One of the most poignant entries is the poem ‘Last Letter’ (2010) by Ted Hughes which was discovered in Hughes’s archives, twelve years after his death and includes the last lines of Hughes’s final ‘letter’ to Sylvia Plath.

I wasn’t expecting to find any kind of references to telephony in Lawrence’s writing because he was such a prolific letter writer. I just couldn’t imagine him embracing something so immediate, modern and vulgar as a telephone. But to my surprise, his letters revealed otherwise. I submitted the below entry which you can also read online. The submission format involved the relevant quote and then some brief context.

‘My dear Enid

Now I’m in more trouble.
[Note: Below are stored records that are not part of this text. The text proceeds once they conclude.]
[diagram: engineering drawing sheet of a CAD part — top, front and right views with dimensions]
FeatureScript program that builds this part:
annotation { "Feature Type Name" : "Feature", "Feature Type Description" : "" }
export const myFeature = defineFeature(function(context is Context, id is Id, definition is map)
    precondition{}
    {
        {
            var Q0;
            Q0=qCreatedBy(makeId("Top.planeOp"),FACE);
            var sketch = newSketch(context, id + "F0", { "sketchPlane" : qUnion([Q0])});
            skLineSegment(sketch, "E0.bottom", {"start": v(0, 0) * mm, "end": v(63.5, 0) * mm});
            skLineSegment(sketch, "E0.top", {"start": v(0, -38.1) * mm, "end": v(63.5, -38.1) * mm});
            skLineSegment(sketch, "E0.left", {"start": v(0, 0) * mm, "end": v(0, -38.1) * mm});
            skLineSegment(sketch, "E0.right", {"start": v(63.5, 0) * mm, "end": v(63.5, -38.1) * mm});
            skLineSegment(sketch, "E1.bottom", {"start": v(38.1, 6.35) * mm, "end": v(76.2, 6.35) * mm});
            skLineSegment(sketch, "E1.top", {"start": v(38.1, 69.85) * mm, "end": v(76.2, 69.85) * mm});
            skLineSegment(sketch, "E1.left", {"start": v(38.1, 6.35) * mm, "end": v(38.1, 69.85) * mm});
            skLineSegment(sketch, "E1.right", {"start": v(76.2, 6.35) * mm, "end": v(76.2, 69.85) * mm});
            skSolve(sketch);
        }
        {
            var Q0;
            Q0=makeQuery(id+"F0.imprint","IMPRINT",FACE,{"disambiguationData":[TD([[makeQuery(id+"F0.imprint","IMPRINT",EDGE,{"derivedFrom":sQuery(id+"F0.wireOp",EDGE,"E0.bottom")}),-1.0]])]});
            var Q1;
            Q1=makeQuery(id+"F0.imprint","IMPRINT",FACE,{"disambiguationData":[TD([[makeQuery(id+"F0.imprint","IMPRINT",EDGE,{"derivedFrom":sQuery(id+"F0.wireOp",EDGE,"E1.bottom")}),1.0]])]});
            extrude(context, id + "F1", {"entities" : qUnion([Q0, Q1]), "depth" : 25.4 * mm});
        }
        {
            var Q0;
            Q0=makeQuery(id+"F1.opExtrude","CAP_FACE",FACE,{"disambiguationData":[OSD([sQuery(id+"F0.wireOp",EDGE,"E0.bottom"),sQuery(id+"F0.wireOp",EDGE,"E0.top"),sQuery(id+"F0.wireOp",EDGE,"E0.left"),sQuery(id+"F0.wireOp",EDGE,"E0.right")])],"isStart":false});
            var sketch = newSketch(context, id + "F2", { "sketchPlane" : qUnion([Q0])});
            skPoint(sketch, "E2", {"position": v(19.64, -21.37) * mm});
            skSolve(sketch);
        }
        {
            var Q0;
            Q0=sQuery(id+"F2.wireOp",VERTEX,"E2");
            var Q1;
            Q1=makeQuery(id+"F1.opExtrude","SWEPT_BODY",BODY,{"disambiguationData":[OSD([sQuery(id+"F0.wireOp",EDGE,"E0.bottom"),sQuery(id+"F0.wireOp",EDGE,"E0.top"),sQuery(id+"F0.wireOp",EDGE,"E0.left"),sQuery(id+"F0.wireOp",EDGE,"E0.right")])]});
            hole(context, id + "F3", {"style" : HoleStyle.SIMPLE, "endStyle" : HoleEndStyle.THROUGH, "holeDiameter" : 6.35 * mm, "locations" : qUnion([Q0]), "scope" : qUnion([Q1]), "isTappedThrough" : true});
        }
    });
A beastly firm of book-exporters ordered eighty copies of Lady Chatterley’s Lover—now it turns out that they have a Wesleyan connection—they’ve read the book—and cancelled the order hastily—after Orioli has already posted to them seventy-two copies from Florence. Now unless we’re quick they’ll send the things back to Florence—may even refuse to accept them.—But I warn you, the book is shocking—though, course, perfectly honest and decent.

[…] If you feel like risking it, telephone the Jackson people and ask them if they have copies ready for you to fetch away: say Mr. D. H. Lawrence has asked me—[…] their telephone is Holborn 5824.’

________________________________________

This letter from D.H. Lawrence to Enid Hilton was sent on 29 July 1928 from Kesselmatter, Gstreig b. Gstaad (Bern) Switzerland. Lawrence would be dead a few years later and Lady Chatterley would be banned until 1960. Lawrence was sceptical of technology, particularly that which placed an artificial barrier between people, but here desperation overrides these sentiments. He is almost daring Enid Hilton to call William Jackson Books Ltd, but only if she follows his explicit instructions. Lawrence experienced censorship throughout his short life. This had financial and aesthetic repercussions. Therefore, the telephone has real significance. It represents immediacy, and an opportunity to salvage copies of his novel.